* _Your task_: Reproduce the blog text below from "Course Evaluation Ranks" up to and including "an exact count.".

Monday, July 26, 2010

Course Evaluation Ranks

This is a follow-up to "Online Evals." In the spring we changed from paper student evaluations (using ETS's SIR II) done in class to electronic online evaluations (also SIR II). Some of these were done in class, with students bringing in laptops. Most were not, although we don't have an exact count.

One of the concerns expressed by faculty beforehand was that the scores would change. The previous post shows that the distribution of course averaged definitely changed from one skewed to the positive end to a more symmetrical one. It occurred to me that perhaps the most important question from a faculty point of view is what happens to the relative rankings of instructors when this happens. To find out, we calculated the average absolute difference |paper rank - online rank| for each faculty who was evaluated both semesters, using the single item on the evaluation that's used for administrative purposes (yeah, I know....). There were 82 faculty in the sample, so the greatest possible change was 81 ranks. The average for paper-paper semesters was 17, and for paper-electronic was 20 or 24, depending on which semester we used. The standard deviations were around 1.8, but the distribution is not normal, as you can see on the histogram below. It shows absolute rank change.


Generally, paper-paper performs better, meaning that the ranks are more stable than paper-online.

Thursday, July 15, 2010

Gresham's Law

Well, not exactly, but close enough (from wikipedia):

Gresham's law is commonly stated: "Bad money drives out good", but more accurately stated: "Bad money drives out good if their exchange rate is set by law.".

* _Material provided_:
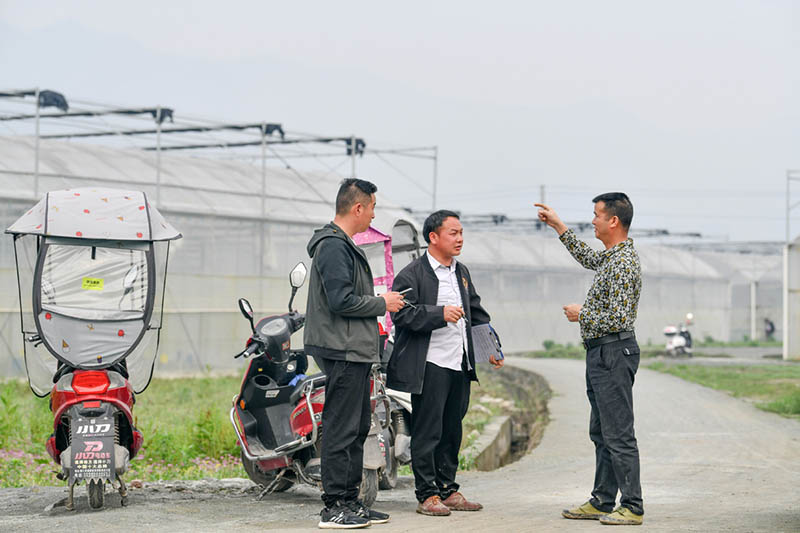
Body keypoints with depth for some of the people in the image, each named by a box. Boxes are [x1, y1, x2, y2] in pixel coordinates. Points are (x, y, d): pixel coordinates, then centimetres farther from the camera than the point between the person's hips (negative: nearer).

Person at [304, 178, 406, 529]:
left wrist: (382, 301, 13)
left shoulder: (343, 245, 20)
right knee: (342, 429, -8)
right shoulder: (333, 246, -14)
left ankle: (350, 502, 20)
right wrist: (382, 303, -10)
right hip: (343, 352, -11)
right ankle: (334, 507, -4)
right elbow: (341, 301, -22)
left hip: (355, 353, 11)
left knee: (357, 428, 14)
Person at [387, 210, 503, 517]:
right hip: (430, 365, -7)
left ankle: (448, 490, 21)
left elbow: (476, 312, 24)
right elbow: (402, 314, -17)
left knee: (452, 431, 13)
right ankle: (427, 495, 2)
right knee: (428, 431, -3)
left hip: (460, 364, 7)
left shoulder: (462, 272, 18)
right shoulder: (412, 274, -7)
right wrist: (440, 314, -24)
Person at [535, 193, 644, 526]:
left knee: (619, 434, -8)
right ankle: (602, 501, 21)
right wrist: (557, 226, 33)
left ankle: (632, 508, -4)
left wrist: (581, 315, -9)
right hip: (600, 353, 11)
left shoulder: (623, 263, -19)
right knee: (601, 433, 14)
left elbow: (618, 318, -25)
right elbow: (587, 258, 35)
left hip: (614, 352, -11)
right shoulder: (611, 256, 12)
==
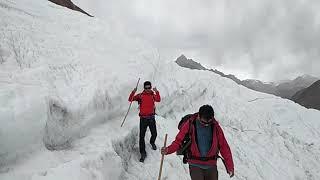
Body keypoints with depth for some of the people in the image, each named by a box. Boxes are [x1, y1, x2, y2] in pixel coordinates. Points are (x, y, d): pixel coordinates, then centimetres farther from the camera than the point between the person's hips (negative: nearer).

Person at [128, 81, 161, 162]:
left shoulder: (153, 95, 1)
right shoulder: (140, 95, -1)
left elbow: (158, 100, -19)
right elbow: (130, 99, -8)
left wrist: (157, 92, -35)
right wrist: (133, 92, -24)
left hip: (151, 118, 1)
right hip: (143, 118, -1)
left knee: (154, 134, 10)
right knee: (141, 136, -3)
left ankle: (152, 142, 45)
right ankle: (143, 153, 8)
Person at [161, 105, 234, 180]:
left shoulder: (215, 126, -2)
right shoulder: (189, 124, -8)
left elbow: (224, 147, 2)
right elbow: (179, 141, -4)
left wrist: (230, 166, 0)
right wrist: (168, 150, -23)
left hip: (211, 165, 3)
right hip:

* _Answer to this task_:
Course Evaluation Ranks

This is a follow-up to "Online Evals." In the spring we changed from paper student evaluations (using ETS's SIR II) done in class to electronic online evaluations (also SIR II). Some of these were done in class, with students bringing in laptops. Most were not, although we don't have an exact count.